━━ DOCUMENT TEXT

High-efficiency matrix-type LED device

Abstract

A high-efficiency matrix-type LED device comprises an epitaxial wafer on which a plurality of independently insulated LEDs are formed by a method of manufacturing integrated circuits; and a conducting line mounted on each one of the LEDs by an evaporation method for forming a large-sized matrix-type LED unit capable of increasing brightness, simplifying manufacturing procedure, and saving manufacturing cost effectively. In addition, a sub-mount having a two-way Zener diode embedded therein is applied to the matrix-type LED unit. By mounting the matrix-type LED unit on the sub-mount, the two-way Zener diode can protect the LEDs against damage from electrostatic discharge (ESD) so as to increase lifetime of LEDs.

Description

FIELD OF THE INVENTION

The present invention relates to a high-efficiency matrix-type LED (light emitting diode) device or the like capable of simplifying manufacturing procedure, saving manufacturing cost, and increasing brightness.

BACKGROUND OF THE INVENTION

As disclosed in U.S. Pat. No. 6,472,688 and TW Pat. No. 223,889, a plurality of LEDs are connected with one another in series, parallel, or a mixture of parallel and series for increasing brightness of LEDs. In these patents, it is necessary to mount a single LED on a general sub-mount or PCB and then perform wire-bonding process for connection. Alternatively, each single LED is inversely mounted on the sub-mount on which the circuit is formed. However, the significant deficiencies of the conventional technique consist in that the adoption of these manufacturing methods makes the manufacture time-consuming and inefficient and also increases manufacturing cost.

In view of the aforementioned conventional deficiencies, the present inventor makes a diligent study to provide a high-efficiency matrix-type LED device capable of simplifying manufacturing procedure and saving manufacturing cost for the consumer in accordance with the motive of the present invention.

SUMMARY OF THE INVENTION

It is a main objective of the present invention to disclose a high-efficiency matrix-type LED device capable of simplifying manufacturing procedure effectively and saving manufacturing cost significantly.

It is another objective of the present invention to provide a high-efficiency matrix-type LED device applicable to AC/DC power.

It is a further objective of the present invention to provide a high-efficiency matrix-type LED device with good abilities to dissipate heat and to resist electrostatic discharge (ESD).

In order to achieve the aforementioned objectives, a high-efficiency matrix-type LED device comprises an epitaxial wafer on which a plurality of independently insulated LEDs are formed by a method of manufacturing integrated circuits; and a conducting line mounted on each one of the LEDs by an evaporation method for forming a large-sized matrix-type LED unit capable of increasing brightness, simplifying manufacturing procedure, and saving manufacturing cost effectively. In addition, a sub-mount having a two-way Zener diode embedded therein is applied to the matrix-type LED unit. By mounting the matrix-type LED unit on the sub-mount, the two-way Zener diode can protect the LEDs against damage from ESD so as to increase lifetime of LEDs.

━━━━
━━ GIVEN MATERIAL

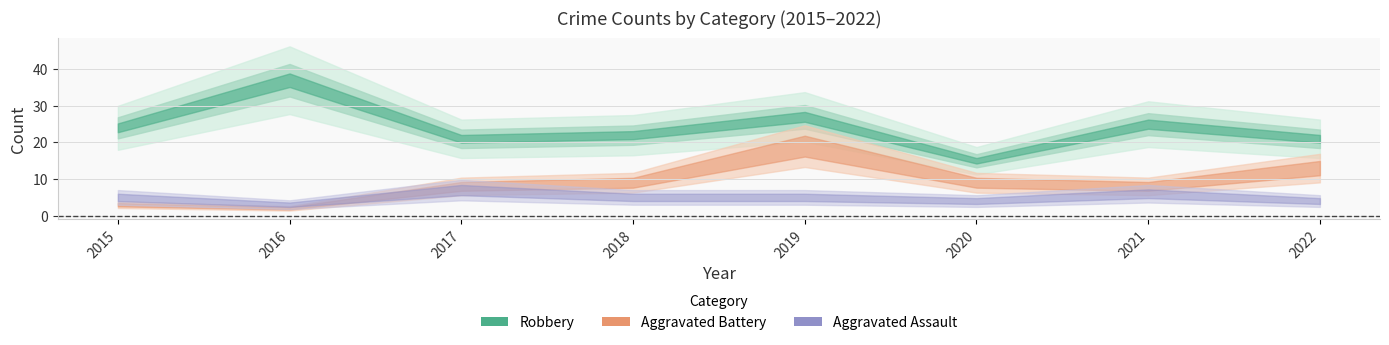

Rank the categories by Robbery value from highest to lowest.

2016, 2019, 2021, 2015, 2018, 2017, 2022, 2020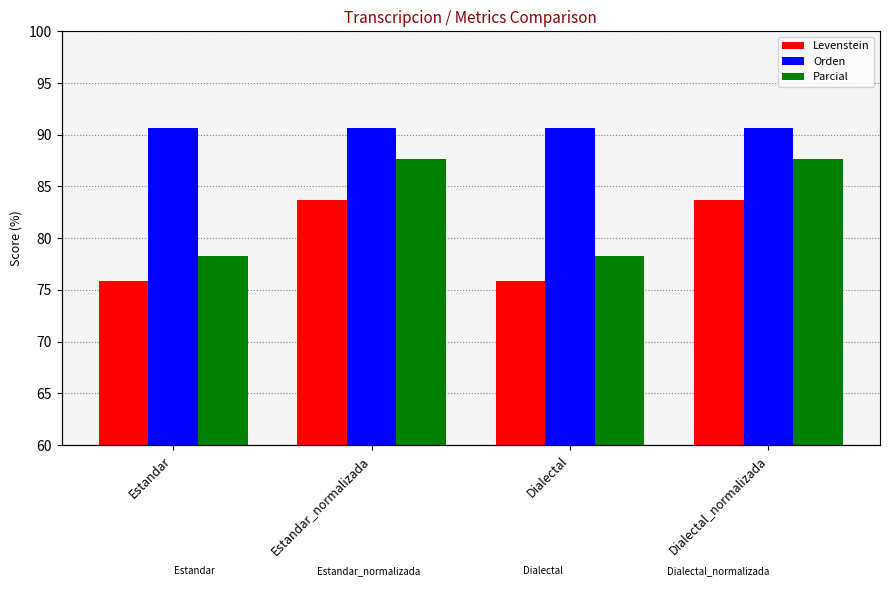

What is the sum of the Parcial values at Dialectal and Estandar?

156.6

━━━━

* [TASK OBJECTIVE]: Reproduce the LED device text starting at "SUMMARY OF THE" and ending at "electrostatic discharge (ESD).", changing "objective" to "goal".

* [SOLUTION TO THE PROBLEM]:
SUMMARY OF THE INVENTION

It is a main goal of the present invention to disclose a high-efficiency matrix-type LED device capable of simplifying manufacturing procedure effectively and saving manufacturing cost significantly.

It is another goal of the present invention to provide a high-efficiency matrix-type LED device applicable to AC/DC power.

It is a further goal of the present invention to provide a high-efficiency matrix-type LED device with good abilities to dissipate heat and to resist electrostatic discharge (ESD).